• _作業の指示_: リストの先頭から「31-07-2026, 11:57」を含む行まで、その行も含めて一行ずつ書き写してください。範囲外の行は書かない。

• _対象リスト_:
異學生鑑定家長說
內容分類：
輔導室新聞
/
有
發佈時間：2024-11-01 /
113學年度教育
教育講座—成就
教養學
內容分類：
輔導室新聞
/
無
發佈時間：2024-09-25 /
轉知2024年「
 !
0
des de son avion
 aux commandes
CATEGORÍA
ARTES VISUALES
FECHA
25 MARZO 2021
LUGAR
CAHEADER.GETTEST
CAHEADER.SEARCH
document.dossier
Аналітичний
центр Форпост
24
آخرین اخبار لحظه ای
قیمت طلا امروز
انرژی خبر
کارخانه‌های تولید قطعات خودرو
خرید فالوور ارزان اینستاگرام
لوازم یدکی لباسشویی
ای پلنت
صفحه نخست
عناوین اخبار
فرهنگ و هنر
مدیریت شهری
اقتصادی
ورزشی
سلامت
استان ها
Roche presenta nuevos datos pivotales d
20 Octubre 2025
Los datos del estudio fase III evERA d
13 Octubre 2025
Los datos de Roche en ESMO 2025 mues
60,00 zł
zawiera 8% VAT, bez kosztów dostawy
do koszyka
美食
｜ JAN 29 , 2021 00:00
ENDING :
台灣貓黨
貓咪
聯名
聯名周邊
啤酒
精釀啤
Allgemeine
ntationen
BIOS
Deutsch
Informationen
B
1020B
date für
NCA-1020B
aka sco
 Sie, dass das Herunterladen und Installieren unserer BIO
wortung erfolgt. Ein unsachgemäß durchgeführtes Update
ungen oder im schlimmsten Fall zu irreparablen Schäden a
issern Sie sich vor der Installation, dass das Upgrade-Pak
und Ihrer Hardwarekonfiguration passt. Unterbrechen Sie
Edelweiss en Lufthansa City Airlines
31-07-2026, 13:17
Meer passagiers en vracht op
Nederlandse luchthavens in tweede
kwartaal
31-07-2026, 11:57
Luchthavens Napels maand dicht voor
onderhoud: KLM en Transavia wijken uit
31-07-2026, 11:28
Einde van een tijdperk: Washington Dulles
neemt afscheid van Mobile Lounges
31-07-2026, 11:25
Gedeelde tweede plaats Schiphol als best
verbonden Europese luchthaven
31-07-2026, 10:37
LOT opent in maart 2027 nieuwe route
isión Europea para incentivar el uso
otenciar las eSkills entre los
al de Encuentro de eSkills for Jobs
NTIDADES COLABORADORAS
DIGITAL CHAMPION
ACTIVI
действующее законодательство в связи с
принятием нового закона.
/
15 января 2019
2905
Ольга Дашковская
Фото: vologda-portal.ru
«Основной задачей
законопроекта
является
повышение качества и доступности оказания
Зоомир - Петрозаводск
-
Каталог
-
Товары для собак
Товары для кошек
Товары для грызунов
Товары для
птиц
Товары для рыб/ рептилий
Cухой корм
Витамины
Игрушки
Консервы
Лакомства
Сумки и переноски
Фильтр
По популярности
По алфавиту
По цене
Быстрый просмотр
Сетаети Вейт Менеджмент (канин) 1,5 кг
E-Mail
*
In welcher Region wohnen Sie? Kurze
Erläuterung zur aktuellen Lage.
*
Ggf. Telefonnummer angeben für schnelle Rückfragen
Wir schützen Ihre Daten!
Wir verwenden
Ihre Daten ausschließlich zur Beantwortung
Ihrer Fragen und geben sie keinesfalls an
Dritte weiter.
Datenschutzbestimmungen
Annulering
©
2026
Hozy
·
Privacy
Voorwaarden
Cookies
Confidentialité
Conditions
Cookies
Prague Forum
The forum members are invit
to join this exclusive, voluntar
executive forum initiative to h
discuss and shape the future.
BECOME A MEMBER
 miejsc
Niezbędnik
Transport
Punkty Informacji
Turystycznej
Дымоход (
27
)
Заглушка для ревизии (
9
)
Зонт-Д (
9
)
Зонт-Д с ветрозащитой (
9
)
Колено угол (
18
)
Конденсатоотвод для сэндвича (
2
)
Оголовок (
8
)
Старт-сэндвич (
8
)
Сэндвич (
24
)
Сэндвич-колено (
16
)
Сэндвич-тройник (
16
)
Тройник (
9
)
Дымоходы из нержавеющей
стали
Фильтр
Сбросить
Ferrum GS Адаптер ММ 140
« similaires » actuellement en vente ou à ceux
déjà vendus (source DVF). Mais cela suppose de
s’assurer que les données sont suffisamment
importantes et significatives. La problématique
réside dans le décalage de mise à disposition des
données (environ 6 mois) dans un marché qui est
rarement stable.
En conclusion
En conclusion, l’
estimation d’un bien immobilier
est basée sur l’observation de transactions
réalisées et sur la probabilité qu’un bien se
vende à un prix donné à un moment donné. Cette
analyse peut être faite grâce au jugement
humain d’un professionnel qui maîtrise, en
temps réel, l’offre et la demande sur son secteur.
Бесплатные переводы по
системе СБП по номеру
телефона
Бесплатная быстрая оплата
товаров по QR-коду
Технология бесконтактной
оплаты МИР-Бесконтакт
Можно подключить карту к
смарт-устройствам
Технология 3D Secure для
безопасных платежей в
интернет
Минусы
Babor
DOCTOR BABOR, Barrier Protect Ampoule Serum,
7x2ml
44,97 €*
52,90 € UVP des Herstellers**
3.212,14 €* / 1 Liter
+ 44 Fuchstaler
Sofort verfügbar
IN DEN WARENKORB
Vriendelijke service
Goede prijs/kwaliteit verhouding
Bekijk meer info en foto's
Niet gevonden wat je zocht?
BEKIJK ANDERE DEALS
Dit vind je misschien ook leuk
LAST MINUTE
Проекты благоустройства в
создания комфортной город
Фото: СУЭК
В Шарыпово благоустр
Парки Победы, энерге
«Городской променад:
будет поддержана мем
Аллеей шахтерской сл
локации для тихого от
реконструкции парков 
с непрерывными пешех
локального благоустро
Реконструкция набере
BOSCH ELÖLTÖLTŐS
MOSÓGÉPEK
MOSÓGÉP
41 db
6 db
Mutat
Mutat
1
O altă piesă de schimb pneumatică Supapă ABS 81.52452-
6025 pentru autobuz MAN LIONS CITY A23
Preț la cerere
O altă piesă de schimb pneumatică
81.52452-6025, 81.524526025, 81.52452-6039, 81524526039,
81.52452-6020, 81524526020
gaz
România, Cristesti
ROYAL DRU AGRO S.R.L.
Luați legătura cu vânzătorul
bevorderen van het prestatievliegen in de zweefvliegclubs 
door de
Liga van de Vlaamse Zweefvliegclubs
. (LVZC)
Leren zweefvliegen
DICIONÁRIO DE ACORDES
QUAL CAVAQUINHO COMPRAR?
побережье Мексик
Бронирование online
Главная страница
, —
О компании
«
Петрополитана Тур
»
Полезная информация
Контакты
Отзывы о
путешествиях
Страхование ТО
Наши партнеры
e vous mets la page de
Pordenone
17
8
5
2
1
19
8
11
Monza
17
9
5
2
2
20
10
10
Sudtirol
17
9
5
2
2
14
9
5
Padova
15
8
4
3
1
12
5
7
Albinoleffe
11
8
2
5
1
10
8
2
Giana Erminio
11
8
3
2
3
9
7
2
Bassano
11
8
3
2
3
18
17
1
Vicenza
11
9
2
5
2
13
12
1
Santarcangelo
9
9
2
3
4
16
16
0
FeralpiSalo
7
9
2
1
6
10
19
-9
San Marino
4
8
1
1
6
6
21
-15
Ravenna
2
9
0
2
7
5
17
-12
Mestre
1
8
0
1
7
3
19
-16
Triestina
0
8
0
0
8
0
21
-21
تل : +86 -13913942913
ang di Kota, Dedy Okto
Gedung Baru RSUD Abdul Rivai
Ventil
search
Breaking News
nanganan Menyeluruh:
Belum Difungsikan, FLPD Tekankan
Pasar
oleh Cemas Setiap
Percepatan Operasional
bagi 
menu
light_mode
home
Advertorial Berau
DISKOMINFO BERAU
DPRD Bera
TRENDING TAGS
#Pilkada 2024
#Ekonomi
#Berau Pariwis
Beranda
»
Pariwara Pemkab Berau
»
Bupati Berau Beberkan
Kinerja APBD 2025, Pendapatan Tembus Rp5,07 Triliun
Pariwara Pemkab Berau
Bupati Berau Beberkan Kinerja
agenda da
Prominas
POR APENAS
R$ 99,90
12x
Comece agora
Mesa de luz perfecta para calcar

• _出力結果_:
異學生鑑定家長說
內容分類：
輔導室新聞
/
有
發佈時間：2024-11-01 /
113學年度教育
教育講座—成就
教養學
內容分類：
輔導室新聞
/
無
發佈時間：2024-09-25 /
轉知2024年「
 !
0
des de son avion
 aux commandes
CATEGORÍA
ARTES VISUALES
FECHA
25 MARZO 2021
LUGAR
CAHEADER.GETTEST
CAHEADER.SEARCH
document.dossier
Аналітичний
центр Форпост
24
آخرین اخبار لحظه ای
قیمت طلا امروز
انرژی خبر
کارخانه‌های تولید قطعات خودرو
خرید فالوور ارزان اینستاگرام
لوازم یدکی لباسشویی
ای پلنت
صفحه نخست
عناوین اخبار
فرهنگ و هنر
مدیریت شهری
اقتصادی
ورزشی
سلامت
استان ها
Roche presenta nuevos datos pivotales d
20 Octubre 2025
Los datos del estudio fase III evERA d
13 Octubre 2025
Los datos de Roche en ESMO 2025 mues
60,00 zł
zawiera 8% VAT, bez kosztów dostawy
do koszyka
美食
｜ JAN 29 , 2021 00:00
ENDING :
台灣貓黨
貓咪
聯名
聯名周邊
啤酒
精釀啤
Allgemeine
ntationen
BIOS
Deutsch
Informationen
B
1020B
date für
NCA-1020B
aka sco
 Sie, dass das Herunterladen und Installieren unserer BIO
wortung erfolgt. Ein unsachgemäß durchgeführtes Update
ungen oder im schlimmsten Fall zu irreparablen Schäden a
issern Sie sich vor der Installation, dass das Upgrade-Pak
und Ihrer Hardwarekonfiguration passt. Unterbrechen Sie
Edelweiss en Lufthansa City Airlines
31-07-2026, 13:17
Meer passagiers en vracht op
Nederlandse luchthavens in tweede
kwartaal
31-07-2026, 11:57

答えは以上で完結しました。